▶ **GIVEN PASSAGE**:

>>>

Hansen: Yeah. A common thread of your book and what we’re talking about now is that a lot of these things that we say are for our kids are actually for us as parents. And so, really, I think that’s appropriate. This is not a scolding book at all in any way, but the people who need this message are the parents.
Crouch: Oh, it’s us. It’s so not about the kids. They just do what they see us doing mostly, and they want help with these things and they know when they get kind of over addicted to them. The problem is they see their parents bingeing on Netflix or not able to stop answering emails. I mean, when you ask teenagers, “What would you like to change in your relationship with your parents?” the single most common answer from teenagers is, “I wish my parents weren’t on their phones and would just talk to me.” That’s what the kids want, right? And it’s all about me. I mean, I’ve struggled with all this stuff which is why I tried to make this not a judgmental book at all.
Hansen: Yeah. No, we’ll get to more of my problems as we continue with this interview, so we’ll switch into the counseling session here in a few minutes. And you’re not calling us to be Amish, but you say that we need to become more Amish than we might expect, as is certainly consistent here with what we’re talking about here. It’s pretty radical. But here’s a sentence that really motivated me to follow through on your advice. You write, “If you don’t have people in your life who know you and love you in that radical way, it is very, very unlikely you will develop either wisdom or courage.” It made me wonder, Andy, do you think digital technology is the, or at least a reason, a major reason why many Christians today don’t enjoy that kind of radical community with one another, especially the kind of radical community that they say that they want out of churches from each other?
Crouch: Well, it’s got to be part of it. And I think it’s because it actually provides a more effective simulation of real life and real friendship and real engagement and real communication and lots of other things than we had before. And so, you’re able…you know, I think, in a way, we’re more bored than we’ve ever been, but we’re more easily able to pretend we’re not bored. And I think it’s the same thing with deep relationships where we’re more lonely and disconnected than we’ve ever been, but there are these glowing rectangles that will give us a kind of simulation of a kind of connection. And it gives you…it’s like, you know, I don’t know, French fries or cotton candy or something, you know, that’s not really very nutritious, but you eat…or potato chips, right? You eat them and you kind of feel full and you aren’t necessarily hungry for something more meaty or substantive, but you’re actually gonna feel even hungrier later and less well. And I do think that’s happening at a relational level with all these devices and the simulations of friendship that they give us.
Hansen: Well, many children today, another thing that you write about in the book, don’t see their parents working. And part of that, it’s just because of the nature of it happening outside the home, or what they see is actually, like, them working but it’s just…it all looks the same.
Crouch: It looks like actually what the kids do, right?
Hansen: Exactly. Just sitting in front of a screen just…
Crouch: Looking at a screen.
Hansen: It doesn’t look any different. So, as such, it just kind of all runs together. One of the only things that parents see or kids see their parents do is consume. Consume media, consume food, but not actually work. And I’m wondering, how does that shape attitudes about work and respect for parental authority?

<<<

▶ **JOB A**:
Reproduce word for word everything in the interview from "Hansen: Exactly. Just" down to "for parental authority?".
▶ **JOB B**:
In the interview, list every food Crouch names in his comparison between devices and food that is not very nutritious.

▶ **DATA LINES**:
>>>

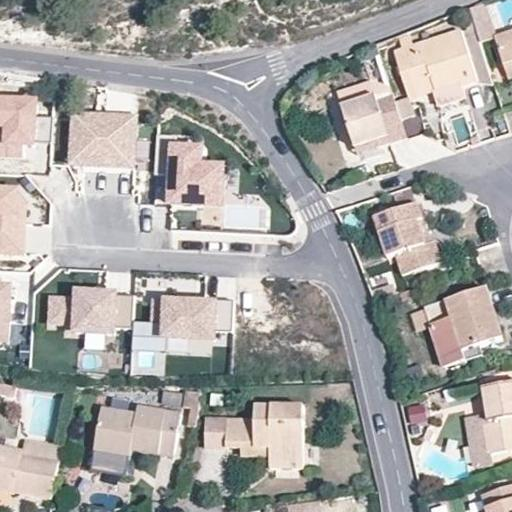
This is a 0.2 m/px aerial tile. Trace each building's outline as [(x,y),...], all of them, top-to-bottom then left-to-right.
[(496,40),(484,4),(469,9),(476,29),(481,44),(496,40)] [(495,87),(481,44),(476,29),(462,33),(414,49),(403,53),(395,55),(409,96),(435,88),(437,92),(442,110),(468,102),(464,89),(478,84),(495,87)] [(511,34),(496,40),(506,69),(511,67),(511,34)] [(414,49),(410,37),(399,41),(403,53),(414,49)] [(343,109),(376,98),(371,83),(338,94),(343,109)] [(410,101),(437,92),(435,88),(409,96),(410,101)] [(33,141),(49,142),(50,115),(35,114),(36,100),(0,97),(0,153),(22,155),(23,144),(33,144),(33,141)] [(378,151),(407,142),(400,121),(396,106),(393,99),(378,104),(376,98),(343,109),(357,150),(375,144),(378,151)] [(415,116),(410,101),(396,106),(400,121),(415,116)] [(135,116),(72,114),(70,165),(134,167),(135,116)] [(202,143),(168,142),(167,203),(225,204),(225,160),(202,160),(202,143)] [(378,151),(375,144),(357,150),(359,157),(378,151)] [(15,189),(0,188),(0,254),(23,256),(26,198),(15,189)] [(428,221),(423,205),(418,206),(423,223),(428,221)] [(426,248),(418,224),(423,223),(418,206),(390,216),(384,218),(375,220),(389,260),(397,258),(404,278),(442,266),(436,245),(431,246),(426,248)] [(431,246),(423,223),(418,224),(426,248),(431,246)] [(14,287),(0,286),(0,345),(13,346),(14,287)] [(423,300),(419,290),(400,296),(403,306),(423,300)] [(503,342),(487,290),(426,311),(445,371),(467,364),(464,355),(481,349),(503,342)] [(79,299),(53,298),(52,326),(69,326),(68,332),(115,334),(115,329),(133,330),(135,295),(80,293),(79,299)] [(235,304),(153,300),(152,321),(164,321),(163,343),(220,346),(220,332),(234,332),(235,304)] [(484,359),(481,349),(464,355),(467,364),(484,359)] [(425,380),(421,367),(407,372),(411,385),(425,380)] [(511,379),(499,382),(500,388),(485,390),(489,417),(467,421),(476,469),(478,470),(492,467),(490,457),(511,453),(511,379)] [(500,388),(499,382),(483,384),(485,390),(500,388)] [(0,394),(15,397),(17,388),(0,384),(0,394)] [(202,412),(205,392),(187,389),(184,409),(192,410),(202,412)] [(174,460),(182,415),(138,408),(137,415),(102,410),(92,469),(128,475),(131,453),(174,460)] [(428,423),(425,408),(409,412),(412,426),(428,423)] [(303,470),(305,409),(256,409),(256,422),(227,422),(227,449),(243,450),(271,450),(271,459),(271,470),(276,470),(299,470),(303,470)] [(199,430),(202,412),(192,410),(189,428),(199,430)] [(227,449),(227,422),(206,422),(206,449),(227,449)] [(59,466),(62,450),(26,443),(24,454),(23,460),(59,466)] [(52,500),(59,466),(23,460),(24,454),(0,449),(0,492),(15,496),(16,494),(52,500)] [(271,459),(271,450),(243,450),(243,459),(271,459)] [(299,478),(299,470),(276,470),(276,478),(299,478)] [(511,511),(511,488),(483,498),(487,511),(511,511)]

<<<
>>>

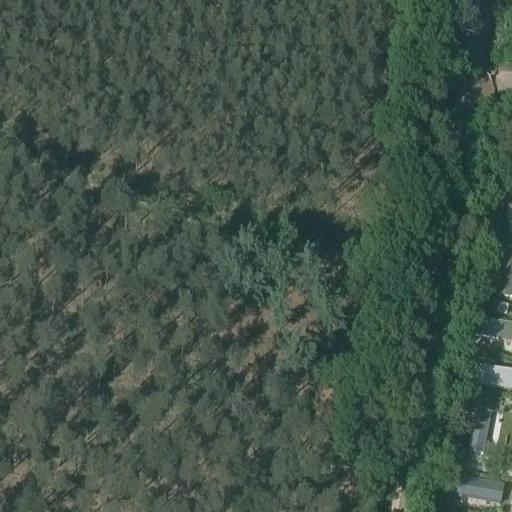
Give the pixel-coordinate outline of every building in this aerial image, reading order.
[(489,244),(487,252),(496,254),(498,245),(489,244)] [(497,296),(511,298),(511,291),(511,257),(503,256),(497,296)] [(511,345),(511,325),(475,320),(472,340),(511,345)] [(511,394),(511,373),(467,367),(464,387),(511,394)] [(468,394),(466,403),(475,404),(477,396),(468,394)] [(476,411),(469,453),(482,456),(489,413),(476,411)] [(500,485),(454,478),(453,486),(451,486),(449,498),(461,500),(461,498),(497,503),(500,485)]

<<<

▶ **REPLY A**:
Hansen: Exactly. Just sitting in front of a screen just…
Crouch: Looking at a screen.
Hansen: It doesn’t look any different. So, as such, it just kind of all runs together. One of the only things that parents see or kids see their parents do is consume. Consume media, consume food, but not actually work. And I’m wondering, how does that shape attitudes about work and respect for parental authority?

▶ **REPLY B**:
French fries, cotton candy, potato chips